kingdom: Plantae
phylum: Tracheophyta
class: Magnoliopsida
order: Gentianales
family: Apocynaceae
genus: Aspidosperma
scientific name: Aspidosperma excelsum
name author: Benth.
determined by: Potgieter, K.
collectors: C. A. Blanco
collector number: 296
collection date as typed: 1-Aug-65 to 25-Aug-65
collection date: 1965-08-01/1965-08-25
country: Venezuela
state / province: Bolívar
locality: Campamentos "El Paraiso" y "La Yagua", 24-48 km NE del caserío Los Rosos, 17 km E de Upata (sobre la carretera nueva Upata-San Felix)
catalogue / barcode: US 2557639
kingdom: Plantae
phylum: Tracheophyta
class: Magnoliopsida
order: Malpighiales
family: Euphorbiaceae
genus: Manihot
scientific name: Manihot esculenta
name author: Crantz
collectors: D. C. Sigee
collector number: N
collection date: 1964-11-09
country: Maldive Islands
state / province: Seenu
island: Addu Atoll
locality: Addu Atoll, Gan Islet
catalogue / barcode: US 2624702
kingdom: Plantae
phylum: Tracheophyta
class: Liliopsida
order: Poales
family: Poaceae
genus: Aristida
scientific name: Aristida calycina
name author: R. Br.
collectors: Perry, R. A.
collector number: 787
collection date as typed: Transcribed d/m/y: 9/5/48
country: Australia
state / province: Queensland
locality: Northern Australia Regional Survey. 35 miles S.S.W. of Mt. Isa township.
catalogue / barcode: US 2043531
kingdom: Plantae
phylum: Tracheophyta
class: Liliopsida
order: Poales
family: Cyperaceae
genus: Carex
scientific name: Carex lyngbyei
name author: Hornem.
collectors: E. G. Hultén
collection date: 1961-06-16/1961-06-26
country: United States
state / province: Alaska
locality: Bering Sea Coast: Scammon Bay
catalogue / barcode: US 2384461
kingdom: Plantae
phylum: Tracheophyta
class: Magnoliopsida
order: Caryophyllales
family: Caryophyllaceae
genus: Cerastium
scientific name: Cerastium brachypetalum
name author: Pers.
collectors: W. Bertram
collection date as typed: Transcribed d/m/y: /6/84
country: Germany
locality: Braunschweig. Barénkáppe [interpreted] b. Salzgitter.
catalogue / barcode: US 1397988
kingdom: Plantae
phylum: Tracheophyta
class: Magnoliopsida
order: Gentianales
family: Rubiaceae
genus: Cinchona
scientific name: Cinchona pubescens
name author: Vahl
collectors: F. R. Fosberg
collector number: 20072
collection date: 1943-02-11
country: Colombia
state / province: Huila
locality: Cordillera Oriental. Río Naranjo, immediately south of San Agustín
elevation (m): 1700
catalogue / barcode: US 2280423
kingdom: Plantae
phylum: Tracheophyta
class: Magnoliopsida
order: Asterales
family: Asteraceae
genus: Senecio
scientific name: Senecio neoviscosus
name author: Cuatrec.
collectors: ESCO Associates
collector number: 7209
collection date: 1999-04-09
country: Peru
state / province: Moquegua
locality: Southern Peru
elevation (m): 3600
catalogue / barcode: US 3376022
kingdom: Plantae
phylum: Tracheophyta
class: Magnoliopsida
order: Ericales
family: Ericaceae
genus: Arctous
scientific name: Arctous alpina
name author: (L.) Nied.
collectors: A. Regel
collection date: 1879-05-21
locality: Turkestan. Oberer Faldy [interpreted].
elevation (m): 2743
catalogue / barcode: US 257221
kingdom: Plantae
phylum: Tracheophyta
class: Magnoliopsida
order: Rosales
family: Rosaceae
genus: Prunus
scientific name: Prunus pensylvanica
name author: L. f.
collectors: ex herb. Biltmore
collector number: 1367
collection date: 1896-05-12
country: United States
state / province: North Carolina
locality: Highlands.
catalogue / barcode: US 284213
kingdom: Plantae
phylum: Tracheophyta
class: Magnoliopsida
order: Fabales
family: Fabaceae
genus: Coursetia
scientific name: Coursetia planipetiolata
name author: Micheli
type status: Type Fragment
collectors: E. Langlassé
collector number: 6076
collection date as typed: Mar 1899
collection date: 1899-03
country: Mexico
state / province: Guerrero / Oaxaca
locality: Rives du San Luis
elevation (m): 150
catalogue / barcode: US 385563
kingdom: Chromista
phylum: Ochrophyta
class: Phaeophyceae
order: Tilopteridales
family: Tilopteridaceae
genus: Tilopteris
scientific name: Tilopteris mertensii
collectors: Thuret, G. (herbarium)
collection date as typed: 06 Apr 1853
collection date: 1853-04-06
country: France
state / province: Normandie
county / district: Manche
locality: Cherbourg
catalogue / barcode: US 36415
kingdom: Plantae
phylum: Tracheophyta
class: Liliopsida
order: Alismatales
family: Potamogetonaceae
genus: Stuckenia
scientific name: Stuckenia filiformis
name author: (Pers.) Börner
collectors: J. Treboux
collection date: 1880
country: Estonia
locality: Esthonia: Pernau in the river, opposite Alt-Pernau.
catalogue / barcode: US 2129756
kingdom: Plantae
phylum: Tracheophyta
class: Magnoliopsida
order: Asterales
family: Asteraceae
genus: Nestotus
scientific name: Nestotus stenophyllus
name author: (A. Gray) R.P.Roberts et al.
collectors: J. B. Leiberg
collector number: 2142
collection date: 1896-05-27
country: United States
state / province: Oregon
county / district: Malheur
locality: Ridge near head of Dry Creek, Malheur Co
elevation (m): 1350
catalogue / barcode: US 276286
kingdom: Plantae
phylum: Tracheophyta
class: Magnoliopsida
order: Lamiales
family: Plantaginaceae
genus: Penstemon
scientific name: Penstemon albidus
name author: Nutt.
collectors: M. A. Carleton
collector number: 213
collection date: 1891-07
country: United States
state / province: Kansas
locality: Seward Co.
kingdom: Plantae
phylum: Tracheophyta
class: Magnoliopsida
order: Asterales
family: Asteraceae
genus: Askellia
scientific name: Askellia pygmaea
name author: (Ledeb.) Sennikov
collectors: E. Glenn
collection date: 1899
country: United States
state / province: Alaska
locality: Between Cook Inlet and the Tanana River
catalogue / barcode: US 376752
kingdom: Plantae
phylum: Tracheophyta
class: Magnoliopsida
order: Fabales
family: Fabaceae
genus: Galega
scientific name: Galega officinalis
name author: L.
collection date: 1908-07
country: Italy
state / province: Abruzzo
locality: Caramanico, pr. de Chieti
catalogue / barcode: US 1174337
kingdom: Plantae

---

Turn every line of the records above into a JSON list of strings, one string per line. Skip any blank lines.

* RESPONSE FOR THIS EXERCISE *
[
  "kingdom: Plantae",
  "phylum: Tracheophyta",
  "class: Magnoliopsida",
  "order: Gentianales",
  "family: Apocynaceae",
  "genus: Aspidosperma",
  "scientific name: Aspidosperma excelsum",
  "name author: Benth.",
  "determined by: Potgieter, K.",
  "collectors: C. A. Blanco",
  "collector number: 296",
  "collection date as typed: 1-Aug-65 to 25-Aug-65",
  "collection date: 1965-08-01/1965-08-25",
  "country: Venezuela",
  "state / province: Bolívar",
  "locality: Campamentos \"El Paraiso\" y \"La Yagua\", 24-48 km NE del caserío Los Rosos, 17 km E de Upata (sobre la carretera nueva Upata-San Felix)",
  "catalogue / barcode: US 2557639",
  "kingdom: Plantae",
  "phylum: Tracheophyta",
  "class: Magnoliopsida",
  "order: Malpighiales",
  "family: Euphorbiaceae",
  "genus: Manihot",
  "scientific name: Manihot esculenta",
  "name author: Crantz",
  "collectors: D. C. Sigee",
  "collector number: N",
  "collection date: 1964-11-09",
  "country: Maldive Islands",
  "state / province: Seenu",
  "island: Addu Atoll",
  "locality: Addu Atoll, Gan Islet",
  "catalogue / barcode: US 2624702",
  "kingdom: Plantae",
  "phylum: Tracheophyta",
  "class: Liliopsida",
  "order: Poales",
  "family: Poaceae",
  "genus: Aristida",
  "scientific name: Aristida calycina",
  "name author: R. Br.",
  "collectors: Perry, R. A.",
  "collector number: 787",
  "collection date as typed: Transcribed d/m/y: 9/5/48",
  "country: Australia",
  "state / province: Queensland",
  "locality: Northern Australia Regional Survey. 35 miles S.S.W. of Mt. Isa township.",
  "catalogue / barcode: US 2043531",
  "kingdom: Plantae",
  "phylum: Tracheophyta",
  "class: Liliopsida",
  "order: Poales",
  "family: Cyperaceae",
  "genus: Carex",
  "scientific name: Carex lyngbyei",
  "name author: Hornem.",
  "collectors: E. G. Hultén",
  "collection date: 1961-06-16/1961-06-26",
  "country: United States",
  "state / province: Alaska",
  "locality: Bering Sea Coast: Scammon Bay",
  "catalogue / barcode: US 2384461",
  "kingdom: Plantae",
  "phylum: Tracheophyta",
  "class: Magnoliopsida",
  "order: Caryophyllales",
  "family: Caryophyllaceae",
  "genus: Cerastium",
  "scientific name: Cerastium brachypetalum",
  "name author: Pers.",
  "collectors: W. Bertram",
  "collection date as typed: Transcribed d/m/y: /6/84",
  "country: Germany",
  "locality: Braunschweig. Barénkáppe [interpreted] b. Salzgitter.",
  "catalogue / barcode: US 1397988",
  "kingdom: Plantae",
  "phylum: Tracheophyta",
  "class: Magnoliopsida",
  "order: Gentianales",
  "family: Rubiaceae",
  "genus: Cinchona",
  "scientific name: Cinchona pubescens",
  "name author: Vahl",
  "collectors: F. R. Fosberg",
  "collector number: 20072",
  "collection date: 1943-02-11",
  "country: Colombia",
  "state / province: Huila",
  "locality: Cordillera Oriental. Río Naranjo, immediately south of San Agustín",
  "elevation (m): 1700",
  "catalogue / barcode: US 2280423",
  "kingdom: Plantae",
  "phylum: Tracheophyta",
  "class: Magnoliopsida",
  "order: Asterales",
  "family: Asteraceae",
  "genus: Senecio",
  "scientific name: Senecio neoviscosus",
  "name author: Cuatrec.",
  "collectors: ESCO Associates",
  "collector number: 7209",
  "collection date: 1999-04-09",
  "country: Peru",
  "state / province: Moquegua",
  "locality: Southern Peru",
  "elevation (m): 3600",
  "catalogue / barcode: US 3376022",
  "kingdom: Plantae",
  "phylum: Tracheophyta",
  "class: Magnoliopsida",
  "order: Ericales",
  "family: Ericaceae",
  "genus: Arctous",
  "scientific name: Arctous alpina",
  "name author: (L.) Nied.",
  "collectors: A. Regel",
  "collection date: 1879-05-21",
  "locality: Turkestan. Oberer Faldy [interpreted].",
  "elevation (m): 2743",
  "catalogue / barcode: US 257221",
  "kingdom: Plantae",
  "phylum: Tracheophyta",
  "class: Magnoliopsida",
  "order: Rosales",
  "family: Rosaceae",
  "genus: Prunus",
  "scientific name: Prunus pensylvanica",
  "name author: L. f.",
  "collectors: ex herb. Biltmore",
  "collector number: 1367",
  "collection date: 1896-05-12",
  "country: United States",
  "state / province: North Carolina",
  "locality: Highlands.",
  "catalogue / barcode: US 284213",
  "kingdom: Plantae",
  "phylum: Tracheophyta",
  "class: Magnoliopsida",
  "order: Fabales",
  "family: Fabaceae",
  "genus: Coursetia",
  "scientific name: Coursetia planipetiolata",
  "name author: Micheli",
  "type status: Type Fragment",
  "collectors: E. Langlassé",
  "collector number: 6076",
  "collection date as typed: Mar 1899",
  "collection date: 1899-03",
  "country: Mexico",
  "state / province: Guerrero / Oaxaca",
  "locality: Rives du San Luis",
  "elevation (m): 150",
  "catalogue / barcode: US 385563",
  "kingdom: Chromista",
  "phylum: Ochrophyta",
  "class: Phaeophyceae",
  "order: Tilopteridales",
  "family: Tilopteridaceae",
  "genus: Tilopteris",
  "scientific name: Tilopteris mertensii",
  "collectors: Thuret, G. (herbarium)",
  "collection date as typed: 06 Apr 1853",
  "collection date: 1853-04-06",
  "country: France",
  "state / province: Normandie",
  "county / district: Manche",
  "locality: Cherbourg",
  "catalogue / barcode: US 36415",
  "kingdom: Plantae",
  "phylum: Tracheophyta",
  "class: Liliopsida",
  "order: Alismatales",
  "family: Potamogetonaceae",
  "genus: Stuckenia",
  "scientific name: Stuckenia filiformis",
  "name author: (Pers.) Börner",
  "collectors: J. Treboux",
  "collection date: 1880",
  "country: Estonia",
  "locality: Esthonia: Pernau in the river, opposite Alt-Pernau.",
  "catalogue / barcode: US 2129756",
  "kingdom: Plantae",
  "phylum: Tracheophyta",
  "class: Magnoliopsida",
  "order: Asterales",
  "family: Asteraceae",
  "genus: Nestotus",
  "scientific name: Nestotus stenophyllus",
  "name author: (A. Gray) R.P.Roberts et al.",
  "collectors: J. B. Leiberg",
  "collector number: 2142",
  "collection date: 1896-05-27",
  "country: United States",
  "state / province: Oregon",
  "county / district: Malheur",
  "locality: Ridge near head of Dry Creek, Malheur Co",
  "elevation (m): 1350",
  "catalogue / barcode: US 276286",
  "kingdom: Plantae",
  "phylum: Tracheophyta",
  "class: Magnoliopsida",
  "order: Lamiales",
  "family: Plantaginaceae",
  "genus: Penstemon",
  "scientific name: Penstemon albidus",
  "name author: Nutt.",
  "collectors: M. A. Carleton",
  "collector number: 213",
  "collection date: 1891-07",
  "country: United States",
  "state / province: Kansas",
  "locality: Seward Co.",
  "kingdom: Plantae",
  "phylum: Tracheophyta",
  "class: Magnoliopsida",
  "order: Asterales",
  "family: Asteraceae",
  "genus: Askellia",
  "scientific name: Askellia pygmaea",
  "name author: (Ledeb.) Sennikov",
  "collectors: E. Glenn",
  "collection date: 1899",
  "country: United States",
  "state / province: Alaska",
  "locality: Between Cook Inlet and the Tanana River",
  "catalogue / barcode: US 376752",
  "kingdom: Plantae",
  "phylum: Tracheophyta",
  "class: Magnoliopsida",
  "order: Fabales",
  "family: Fabaceae",
  "genus: Galega",
  "scientific name: Galega officinalis",
  "name author: L.",
  "collection date: 1908-07",
  "country: Italy",
  "state / province: Abruzzo",
  "locality: Caramanico, pr. de Chieti",
  "catalogue / barcode: US 1174337",
  "kingdom: Plantae"
]